U.S. Department of Health and Human Services Announces Details of New HIPAA Audit Program
Authors: Robert D. Belfort | Helen R. Pfister | Susan R. Ingargiola
On November 8, 2011, the U.S. Department of Health and Human Services (“HHS”) officially posted on its website details about its new Health Insurance Portability and Accountability Act (“HIPAA”) Audit Program. HHS has engaged the accounting firm KPMG LLP to conduct the audits, which are slated to begin this month. Through the audits, HHS will be playing a more proactive role in enforcing HIPAA than it has in the past.
I. Background
The Office for Civil Rights (“OCR”) within HHS is responsible for administering and enforcing the HIPAA Privacy and Security Rules. Generally, HHS has enforced the Privacy and Security Rules by investigating complaints and performing education and outreach to foster compliance with the Rules’ requirements. It has conducted only a limited number of “compliance reviews” to date, and some have criticized the agency for not pursuing more aggressive enforcement efforts.
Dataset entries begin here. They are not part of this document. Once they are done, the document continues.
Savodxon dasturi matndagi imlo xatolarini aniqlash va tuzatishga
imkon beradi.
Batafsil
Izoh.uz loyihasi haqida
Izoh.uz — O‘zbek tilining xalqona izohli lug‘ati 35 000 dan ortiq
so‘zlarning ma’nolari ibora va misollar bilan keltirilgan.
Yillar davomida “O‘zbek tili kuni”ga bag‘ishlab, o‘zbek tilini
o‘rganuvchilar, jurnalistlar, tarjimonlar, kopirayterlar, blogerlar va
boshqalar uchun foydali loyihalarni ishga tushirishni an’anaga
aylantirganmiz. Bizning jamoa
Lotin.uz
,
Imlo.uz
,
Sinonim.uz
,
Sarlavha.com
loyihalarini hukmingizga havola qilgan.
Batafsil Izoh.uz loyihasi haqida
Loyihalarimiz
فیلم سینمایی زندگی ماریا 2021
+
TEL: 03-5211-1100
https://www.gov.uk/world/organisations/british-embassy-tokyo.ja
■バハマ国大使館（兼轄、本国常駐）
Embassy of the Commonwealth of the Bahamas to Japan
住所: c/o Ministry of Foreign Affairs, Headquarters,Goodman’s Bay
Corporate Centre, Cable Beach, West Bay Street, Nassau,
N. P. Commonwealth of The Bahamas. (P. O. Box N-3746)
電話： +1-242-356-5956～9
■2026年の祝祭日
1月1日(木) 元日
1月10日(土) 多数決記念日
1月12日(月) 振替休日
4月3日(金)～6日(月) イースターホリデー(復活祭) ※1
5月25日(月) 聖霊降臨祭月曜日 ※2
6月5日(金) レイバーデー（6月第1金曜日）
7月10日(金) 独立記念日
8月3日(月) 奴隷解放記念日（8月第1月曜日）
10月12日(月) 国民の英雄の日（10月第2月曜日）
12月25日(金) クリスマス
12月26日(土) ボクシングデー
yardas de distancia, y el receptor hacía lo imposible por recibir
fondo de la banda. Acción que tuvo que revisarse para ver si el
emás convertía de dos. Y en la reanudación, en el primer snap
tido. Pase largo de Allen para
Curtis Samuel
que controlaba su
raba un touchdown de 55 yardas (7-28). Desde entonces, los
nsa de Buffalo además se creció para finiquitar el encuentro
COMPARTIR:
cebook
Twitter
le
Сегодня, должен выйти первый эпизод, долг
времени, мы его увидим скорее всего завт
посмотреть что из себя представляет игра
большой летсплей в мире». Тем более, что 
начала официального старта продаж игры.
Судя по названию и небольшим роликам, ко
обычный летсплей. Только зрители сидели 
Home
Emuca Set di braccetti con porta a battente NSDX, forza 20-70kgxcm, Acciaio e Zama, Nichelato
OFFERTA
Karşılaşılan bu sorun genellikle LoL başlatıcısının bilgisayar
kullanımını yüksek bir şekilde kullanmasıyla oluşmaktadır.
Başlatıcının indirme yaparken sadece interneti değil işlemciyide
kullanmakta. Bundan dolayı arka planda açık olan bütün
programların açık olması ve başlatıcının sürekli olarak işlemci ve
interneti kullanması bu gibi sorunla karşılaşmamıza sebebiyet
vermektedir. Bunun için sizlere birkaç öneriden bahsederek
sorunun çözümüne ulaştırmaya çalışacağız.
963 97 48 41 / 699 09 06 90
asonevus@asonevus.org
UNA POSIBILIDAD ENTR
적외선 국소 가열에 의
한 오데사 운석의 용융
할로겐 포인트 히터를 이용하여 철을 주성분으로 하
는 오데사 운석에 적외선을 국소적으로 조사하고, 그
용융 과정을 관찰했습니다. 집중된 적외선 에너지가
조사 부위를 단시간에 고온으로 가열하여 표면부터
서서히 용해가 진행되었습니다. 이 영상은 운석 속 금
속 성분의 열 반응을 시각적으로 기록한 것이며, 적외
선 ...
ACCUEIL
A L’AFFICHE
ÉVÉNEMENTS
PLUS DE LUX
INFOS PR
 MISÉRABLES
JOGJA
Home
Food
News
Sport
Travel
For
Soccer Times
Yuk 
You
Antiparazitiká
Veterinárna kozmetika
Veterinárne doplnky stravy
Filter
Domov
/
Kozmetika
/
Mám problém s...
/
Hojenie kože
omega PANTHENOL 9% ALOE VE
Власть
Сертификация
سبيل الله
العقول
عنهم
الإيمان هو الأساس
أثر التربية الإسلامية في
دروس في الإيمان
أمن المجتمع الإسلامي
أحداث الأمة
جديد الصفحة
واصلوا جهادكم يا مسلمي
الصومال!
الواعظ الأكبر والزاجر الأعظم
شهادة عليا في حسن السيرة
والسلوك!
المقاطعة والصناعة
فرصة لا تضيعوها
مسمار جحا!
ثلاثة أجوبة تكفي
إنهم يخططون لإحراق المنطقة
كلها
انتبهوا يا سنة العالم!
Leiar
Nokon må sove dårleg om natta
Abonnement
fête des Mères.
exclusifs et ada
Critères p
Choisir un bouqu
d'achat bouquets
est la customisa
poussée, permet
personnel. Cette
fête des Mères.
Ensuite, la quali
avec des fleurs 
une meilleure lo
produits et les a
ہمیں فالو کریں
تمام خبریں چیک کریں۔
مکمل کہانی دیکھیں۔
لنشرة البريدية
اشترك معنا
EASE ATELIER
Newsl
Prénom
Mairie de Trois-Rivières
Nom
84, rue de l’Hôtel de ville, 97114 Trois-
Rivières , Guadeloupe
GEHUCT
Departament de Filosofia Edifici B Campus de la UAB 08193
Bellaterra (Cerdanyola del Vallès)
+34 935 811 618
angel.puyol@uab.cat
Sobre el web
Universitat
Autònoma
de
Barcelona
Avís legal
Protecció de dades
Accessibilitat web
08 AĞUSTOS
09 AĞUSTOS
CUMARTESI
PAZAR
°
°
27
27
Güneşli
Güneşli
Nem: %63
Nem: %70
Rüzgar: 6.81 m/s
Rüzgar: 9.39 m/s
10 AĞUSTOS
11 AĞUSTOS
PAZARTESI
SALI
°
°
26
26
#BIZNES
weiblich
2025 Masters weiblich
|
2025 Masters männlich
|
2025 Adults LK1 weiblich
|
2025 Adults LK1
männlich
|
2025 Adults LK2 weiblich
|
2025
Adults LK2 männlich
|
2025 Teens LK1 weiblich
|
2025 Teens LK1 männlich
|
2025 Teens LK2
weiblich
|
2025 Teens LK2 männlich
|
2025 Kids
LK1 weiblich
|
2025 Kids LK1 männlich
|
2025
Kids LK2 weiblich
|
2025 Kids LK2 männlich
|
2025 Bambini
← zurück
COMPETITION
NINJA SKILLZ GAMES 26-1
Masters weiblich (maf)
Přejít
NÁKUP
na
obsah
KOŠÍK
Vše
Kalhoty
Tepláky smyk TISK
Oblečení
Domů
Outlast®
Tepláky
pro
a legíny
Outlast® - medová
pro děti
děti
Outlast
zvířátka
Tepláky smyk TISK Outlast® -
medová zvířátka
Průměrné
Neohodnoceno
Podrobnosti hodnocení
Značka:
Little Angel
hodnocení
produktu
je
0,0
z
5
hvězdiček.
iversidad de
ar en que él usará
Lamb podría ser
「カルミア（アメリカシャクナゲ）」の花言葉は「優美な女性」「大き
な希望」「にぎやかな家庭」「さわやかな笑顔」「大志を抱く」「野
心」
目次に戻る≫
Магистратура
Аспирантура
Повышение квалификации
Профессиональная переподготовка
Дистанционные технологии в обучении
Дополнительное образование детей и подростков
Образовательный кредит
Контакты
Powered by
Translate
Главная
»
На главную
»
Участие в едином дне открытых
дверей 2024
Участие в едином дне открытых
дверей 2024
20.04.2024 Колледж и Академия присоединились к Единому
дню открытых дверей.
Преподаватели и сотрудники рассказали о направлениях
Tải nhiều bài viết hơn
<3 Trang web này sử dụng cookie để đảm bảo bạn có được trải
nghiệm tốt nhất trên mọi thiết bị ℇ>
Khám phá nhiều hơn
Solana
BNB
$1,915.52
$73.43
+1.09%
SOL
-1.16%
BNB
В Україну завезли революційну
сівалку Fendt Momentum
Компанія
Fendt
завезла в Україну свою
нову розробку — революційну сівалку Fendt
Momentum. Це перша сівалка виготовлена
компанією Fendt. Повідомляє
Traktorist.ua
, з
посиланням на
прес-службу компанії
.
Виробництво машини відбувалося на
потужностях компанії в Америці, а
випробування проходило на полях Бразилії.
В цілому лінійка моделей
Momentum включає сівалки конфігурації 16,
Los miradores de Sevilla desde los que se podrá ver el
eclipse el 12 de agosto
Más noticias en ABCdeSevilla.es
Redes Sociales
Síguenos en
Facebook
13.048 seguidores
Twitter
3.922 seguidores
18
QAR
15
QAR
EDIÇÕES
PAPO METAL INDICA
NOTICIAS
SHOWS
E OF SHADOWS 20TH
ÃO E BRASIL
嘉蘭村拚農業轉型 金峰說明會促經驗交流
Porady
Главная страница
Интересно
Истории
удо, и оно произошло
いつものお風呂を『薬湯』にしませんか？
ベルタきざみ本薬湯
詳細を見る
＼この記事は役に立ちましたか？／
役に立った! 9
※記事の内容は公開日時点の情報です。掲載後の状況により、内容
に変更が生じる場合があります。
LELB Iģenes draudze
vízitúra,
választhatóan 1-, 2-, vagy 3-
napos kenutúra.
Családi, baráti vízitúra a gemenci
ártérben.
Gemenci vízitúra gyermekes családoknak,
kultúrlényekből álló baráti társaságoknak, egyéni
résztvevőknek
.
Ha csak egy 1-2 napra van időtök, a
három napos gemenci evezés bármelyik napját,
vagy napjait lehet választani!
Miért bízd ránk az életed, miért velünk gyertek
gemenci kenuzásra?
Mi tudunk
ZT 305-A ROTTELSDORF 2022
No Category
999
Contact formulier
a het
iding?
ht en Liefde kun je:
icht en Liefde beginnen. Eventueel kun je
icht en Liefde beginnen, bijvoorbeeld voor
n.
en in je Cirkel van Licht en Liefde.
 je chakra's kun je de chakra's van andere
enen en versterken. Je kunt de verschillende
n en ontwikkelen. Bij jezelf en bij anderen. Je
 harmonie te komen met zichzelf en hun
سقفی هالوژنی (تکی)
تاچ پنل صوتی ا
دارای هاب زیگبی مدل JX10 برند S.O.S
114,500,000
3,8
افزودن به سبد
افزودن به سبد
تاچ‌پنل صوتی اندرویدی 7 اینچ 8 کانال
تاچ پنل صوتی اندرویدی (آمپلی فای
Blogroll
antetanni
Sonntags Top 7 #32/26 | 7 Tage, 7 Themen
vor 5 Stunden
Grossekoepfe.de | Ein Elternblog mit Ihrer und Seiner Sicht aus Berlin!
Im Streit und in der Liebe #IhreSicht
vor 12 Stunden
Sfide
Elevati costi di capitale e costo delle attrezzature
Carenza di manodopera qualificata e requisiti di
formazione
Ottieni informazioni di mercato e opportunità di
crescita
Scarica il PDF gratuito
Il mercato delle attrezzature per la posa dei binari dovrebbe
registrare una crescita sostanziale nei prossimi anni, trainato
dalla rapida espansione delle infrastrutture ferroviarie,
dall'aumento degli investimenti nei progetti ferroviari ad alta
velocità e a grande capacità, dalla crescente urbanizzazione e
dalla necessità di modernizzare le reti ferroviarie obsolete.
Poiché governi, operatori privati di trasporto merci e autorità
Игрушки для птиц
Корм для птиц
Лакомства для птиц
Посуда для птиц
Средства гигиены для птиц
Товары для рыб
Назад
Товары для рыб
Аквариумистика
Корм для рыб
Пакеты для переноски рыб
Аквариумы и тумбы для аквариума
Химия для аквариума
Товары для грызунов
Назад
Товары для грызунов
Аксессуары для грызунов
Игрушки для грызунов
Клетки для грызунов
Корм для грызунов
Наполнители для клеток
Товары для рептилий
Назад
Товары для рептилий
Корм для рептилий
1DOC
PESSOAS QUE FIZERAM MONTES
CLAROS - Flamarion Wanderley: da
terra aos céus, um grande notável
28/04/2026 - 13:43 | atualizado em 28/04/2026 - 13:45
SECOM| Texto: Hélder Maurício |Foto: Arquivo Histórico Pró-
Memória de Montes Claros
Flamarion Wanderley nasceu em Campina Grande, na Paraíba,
This past May, for example, the HHS Office of the Inspector General released a report indicating that HHS’s oversight and enforcement actions were not sufficient to ensure that covered entities effectively implemented the Security Rule.
Section 13411 of the Health Information Technology for Economic and Clinical Health (“HITECH”) Act required HHS to periodically audit the compliance of HIPAA covered entities (i.e., health plans, health care clearinghouses, or health care providers that transmit any health information in electronic form) and their business associates with the Privacy and Security Rules. HHS contracted with the consulting firm Booz Allen Hamilton to identify potential covered entities and business associates to audit. HHS also awarded a $9 million contract to KPMG to assist it in performing audits under the program. A synopsis of the contract available on the federal government’s www.fedbizopps.gov website, which publicizes federal government contracting opportunities, provided stakeholders with a preliminary sense for what audits under the new program might entail. However, HHS had not officially released any materials detailing the program until now.
II. Audit Program Details
According to HHS, audits present an opportunity to “examine mechanisms for compliance, identify best practices and discover risks and vulnerabilities that may not have come to light through OCR’s established complaint investigations and compliance reviews.” HHS intends to perform up to 150 audits of covered entities between November 2011 and December 2012, which HHS is calling the program’s “pilot phase.”
While covered entities and business associates are both eligible to be audited, HHS will audit only covered entities during the pilot phase. HHS intends to audit as wide a range of types and sizes of covered entities as possible; covered individual and organizational providers of health services, health plans of all sizes and health care clearinghouses may all be subject to audit. Business associates will be included in future audits.
When a covered entity is selected for an audit, HHS will notify the covered entity in writing. The notification letter will introduce KPMG as the auditor, explain the audit process and set out the auditor’s initial document and information requests. It will also specify how and when to return the requested information to the auditor. HHS expects covered entities to provide requested information within 10 business days of the request. Covered entities can view a sample notification letter by clicking here.
Every audit will include a site visit. Following the site visit, the auditor will develop and share with the covered entity a draft report, which will likely describe how the audit was conducted, what the findings were and what actions the covered entity is taking in response to those findings. The covered entity will have the opportunity to discuss concerns before the auditor finalizes the report. The final report will describe the steps the covered entity has taken to resolve any compliance issues identified by the audit as well as any best practices the covered entity may have demonstrated.
HHS will review the final reports and will consider their findings when developing future technical assistance programs and corrective action plans to ensure covered entity compliance. If an audit report yields a “a serious compliance issue,” HHS may initiate a formal compliance review to address it. HHS will not make public a listing of audited entities nor identifiable audit findings.
III. Next Steps and Implications
HHS intends to test its audit protocols in an “initial wave” of approximately 20 audits. The results of these initial audits will inform how the rest of the audits will be conducted. As suggested above, HHS intends to share the best practices it gleans through the audit process. It will also develop guidance to address the specific compliance challenges the audits identify.
Because HHS only plans to perform 150 audits, the odds of any particular organization being selected for one of the audits are slim. However, covered entities and business associates should still take this opportunity to review their HIPAA compliance programs and make improvements as necessary. Compliance issues identified through the audit process could lead to formal enforcement action by HHS. As amended by the HITECH Act, civil monetary penalties under HIPAA range from $100 - $50,000 per violation and up to $1,500,000 for identical violations in a calendar year.